• _EXERCISE AIM_
Please write out each listing below word for word, keeping every line unchanged and in its original order.

• _DATA FOR PROCESSING_
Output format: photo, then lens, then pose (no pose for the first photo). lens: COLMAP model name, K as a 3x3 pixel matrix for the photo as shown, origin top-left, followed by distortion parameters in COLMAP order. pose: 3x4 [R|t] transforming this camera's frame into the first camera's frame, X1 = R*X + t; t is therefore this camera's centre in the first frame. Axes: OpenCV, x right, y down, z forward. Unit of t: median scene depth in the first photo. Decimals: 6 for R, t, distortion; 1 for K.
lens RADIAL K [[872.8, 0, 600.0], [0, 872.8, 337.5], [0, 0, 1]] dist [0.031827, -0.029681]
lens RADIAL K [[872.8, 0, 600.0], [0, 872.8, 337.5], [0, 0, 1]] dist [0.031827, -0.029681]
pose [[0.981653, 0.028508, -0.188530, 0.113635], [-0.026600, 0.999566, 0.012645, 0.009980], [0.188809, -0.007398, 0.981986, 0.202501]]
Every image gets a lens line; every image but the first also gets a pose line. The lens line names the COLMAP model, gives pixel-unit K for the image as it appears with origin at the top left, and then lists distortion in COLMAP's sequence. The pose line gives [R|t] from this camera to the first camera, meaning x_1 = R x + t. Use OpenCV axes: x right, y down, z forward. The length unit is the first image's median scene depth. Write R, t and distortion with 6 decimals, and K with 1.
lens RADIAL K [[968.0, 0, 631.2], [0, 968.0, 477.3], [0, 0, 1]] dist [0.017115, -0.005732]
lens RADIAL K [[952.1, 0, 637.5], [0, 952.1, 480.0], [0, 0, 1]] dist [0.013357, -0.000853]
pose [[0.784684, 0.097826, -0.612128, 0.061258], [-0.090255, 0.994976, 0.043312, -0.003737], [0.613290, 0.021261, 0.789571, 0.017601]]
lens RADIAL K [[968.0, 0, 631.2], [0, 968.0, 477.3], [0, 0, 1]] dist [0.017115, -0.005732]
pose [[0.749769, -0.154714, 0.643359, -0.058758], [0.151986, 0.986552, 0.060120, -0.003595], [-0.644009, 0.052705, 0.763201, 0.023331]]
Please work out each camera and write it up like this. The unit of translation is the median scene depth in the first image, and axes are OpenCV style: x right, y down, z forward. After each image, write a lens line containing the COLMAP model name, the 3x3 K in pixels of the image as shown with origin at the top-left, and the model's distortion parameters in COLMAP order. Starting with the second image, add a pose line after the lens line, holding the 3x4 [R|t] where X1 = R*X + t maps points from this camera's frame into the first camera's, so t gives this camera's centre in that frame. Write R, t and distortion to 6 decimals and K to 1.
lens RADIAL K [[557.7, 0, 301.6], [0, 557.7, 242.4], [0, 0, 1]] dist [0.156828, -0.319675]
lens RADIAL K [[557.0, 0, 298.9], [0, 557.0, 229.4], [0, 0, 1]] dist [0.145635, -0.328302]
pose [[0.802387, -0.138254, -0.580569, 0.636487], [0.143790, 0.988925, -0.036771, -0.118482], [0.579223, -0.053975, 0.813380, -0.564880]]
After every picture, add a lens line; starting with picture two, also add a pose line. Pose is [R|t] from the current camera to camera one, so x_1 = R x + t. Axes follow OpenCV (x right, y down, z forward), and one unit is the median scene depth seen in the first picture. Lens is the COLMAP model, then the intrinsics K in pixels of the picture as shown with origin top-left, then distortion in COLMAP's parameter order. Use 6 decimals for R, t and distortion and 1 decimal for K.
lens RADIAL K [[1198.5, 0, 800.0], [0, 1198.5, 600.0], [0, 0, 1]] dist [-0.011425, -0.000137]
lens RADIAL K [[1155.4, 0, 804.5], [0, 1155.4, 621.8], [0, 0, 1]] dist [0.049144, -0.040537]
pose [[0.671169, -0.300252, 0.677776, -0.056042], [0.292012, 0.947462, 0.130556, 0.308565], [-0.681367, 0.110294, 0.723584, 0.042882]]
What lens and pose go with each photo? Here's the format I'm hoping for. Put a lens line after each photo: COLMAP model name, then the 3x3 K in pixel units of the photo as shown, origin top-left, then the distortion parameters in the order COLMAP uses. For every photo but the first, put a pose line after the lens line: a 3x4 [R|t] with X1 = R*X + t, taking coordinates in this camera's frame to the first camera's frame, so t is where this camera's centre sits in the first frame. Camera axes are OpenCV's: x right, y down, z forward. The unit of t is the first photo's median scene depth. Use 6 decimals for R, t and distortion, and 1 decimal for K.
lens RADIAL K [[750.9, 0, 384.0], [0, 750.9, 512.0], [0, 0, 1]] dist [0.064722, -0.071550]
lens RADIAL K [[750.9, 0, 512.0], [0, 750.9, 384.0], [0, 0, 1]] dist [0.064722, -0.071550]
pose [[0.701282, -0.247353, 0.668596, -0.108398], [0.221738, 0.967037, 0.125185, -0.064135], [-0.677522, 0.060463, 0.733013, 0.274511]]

• _EXPECTED ANSWER_
Output format: photo, then lens, then pose (no pose for the first photo). lens: COLMAP model name, K as a 3x3 pixel matrix for the photo as shown, origin top-left, followed by distortion parameters in COLMAP order. pose: 3x4 [R|t] transforming this camera's frame into the first camera's frame, X1 = R*X + t; t is therefore this camera's centre in the first frame. Axes: OpenCV, x right, y down, z forward. Unit of t: median scene depth in the first photo. Decimals: 6 for R, t, distortion; 1 for K.
lens RADIAL K [[872.8, 0, 600.0], [0, 872.8, 337.5], [0, 0, 1]] dist [0.031827, -0.029681]
lens RADIAL K [[872.8, 0, 600.0], [0, 872.8, 337.5], [0, 0, 1]] dist [0.031827, -0.029681]
pose [[0.981653, 0.028508, -0.188530, 0.113635], [-0.026600, 0.999566, 0.012645, 0.009980], [0.188809, -0.007398, 0.981986, 0.202501]]
Every image gets a lens line; every image but the first also gets a pose line. The lens line names the COLMAP model, gives pixel-unit K for the image as it appears with origin at the top left, and then lists distortion in COLMAP's sequence. The pose line gives [R|t] from this camera to the first camera, meaning x_1 = R x + t. Use OpenCV axes: x right, y down, z forward. The length unit is the first image's median scene depth. Write R, t and distortion with 6 decimals, and K with 1.
lens RADIAL K [[968.0, 0, 631.2], [0, 968.0, 477.3], [0, 0, 1]] dist [0.017115, -0.005732]
lens RADIAL K [[952.1, 0, 637.5], [0, 952.1, 480.0], [0, 0, 1]] dist [0.013357, -0.000853]
pose [[0.784684, 0.097826, -0.612128, 0.061258], [-0.090255, 0.994976, 0.043312, -0.003737], [0.613290, 0.021261, 0.789571, 0.017601]]
lens RADIAL K [[968.0, 0, 631.2], [0, 968.0, 477.3], [0, 0, 1]] dist [0.017115, -0.005732]
pose [[0.749769, -0.154714, 0.643359, -0.058758], [0.151986, 0.986552, 0.060120, -0.003595], [-0.644009, 0.052705, 0.763201, 0.023331]]
Please work out each camera and write it up like this. The unit of translation is the median scene depth in the first image, and axes are OpenCV style: x right, y down, z forward. After each image, write a lens line containing the COLMAP model name, the 3x3 K in pixels of the image as shown with origin at the top-left, and the model's distortion parameters in COLMAP order. Starting with the second image, add a pose line after the lens line, holding the 3x4 [R|t] where X1 = R*X + t maps points from this camera's frame into the first camera's, so t gives this camera's centre in that frame. Write R, t and distortion to 6 decimals and K to 1.
lens RADIAL K [[557.7, 0, 301.6], [0, 557.7, 242.4], [0, 0, 1]] dist [0.156828, -0.319675]
lens RADIAL K [[557.0, 0, 298.9], [0, 557.0, 229.4], [0, 0, 1]] dist [0.145635, -0.328302]
pose [[0.802387, -0.138254, -0.580569, 0.636487], [0.143790, 0.988925, -0.036771, -0.118482], [0.579223, -0.053975, 0.813380, -0.564880]]
After every picture, add a lens line; starting with picture two, also add a pose line. Pose is [R|t] from the current camera to camera one, so x_1 = R x + t. Axes follow OpenCV (x right, y down, z forward), and one unit is the median scene depth seen in the first picture. Lens is the COLMAP model, then the intrinsics K in pixels of the picture as shown with origin top-left, then distortion in COLMAP's parameter order. Use 6 decimals for R, t and distortion and 1 decimal for K.
lens RADIAL K [[1198.5, 0, 800.0], [0, 1198.5, 600.0], [0, 0, 1]] dist [-0.011425, -0.000137]
lens RADIAL K [[1155.4, 0, 804.5], [0, 1155.4, 621.8], [0, 0, 1]] dist [0.049144, -0.040537]
pose [[0.671169, -0.300252, 0.677776, -0.056042], [0.292012, 0.947462, 0.130556, 0.308565], [-0.681367, 0.110294, 0.723584, 0.042882]]
What lens and pose go with each photo? Here's the format I'm hoping for. Put a lens line after each photo: COLMAP model name, then the 3x3 K in pixel units of the photo as shown, origin top-left, then the distortion parameters in the order COLMAP uses. For every photo but the first, put a pose line after the lens line: a 3x4 [R|t] with X1 = R*X + t, taking coordinates in this camera's frame to the first camera's frame, so t is where this camera's centre sits in the first frame. Camera axes are OpenCV's: x right, y down, z forward. The unit of t is the first photo's median scene depth. Use 6 decimals for R, t and distortion, and 1 decimal for K.
lens RADIAL K [[750.9, 0, 384.0], [0, 750.9, 512.0], [0, 0, 1]] dist [0.064722, -0.071550]
lens RADIAL K [[750.9, 0, 512.0], [0, 750.9, 384.0], [0, 0, 1]] dist [0.064722, -0.071550]
pose [[0.701282, -0.247353, 0.668596, -0.108398], [0.221738, 0.967037, 0.125185, -0.064135], [-0.677522, 0.060463, 0.733013, 0.274511]]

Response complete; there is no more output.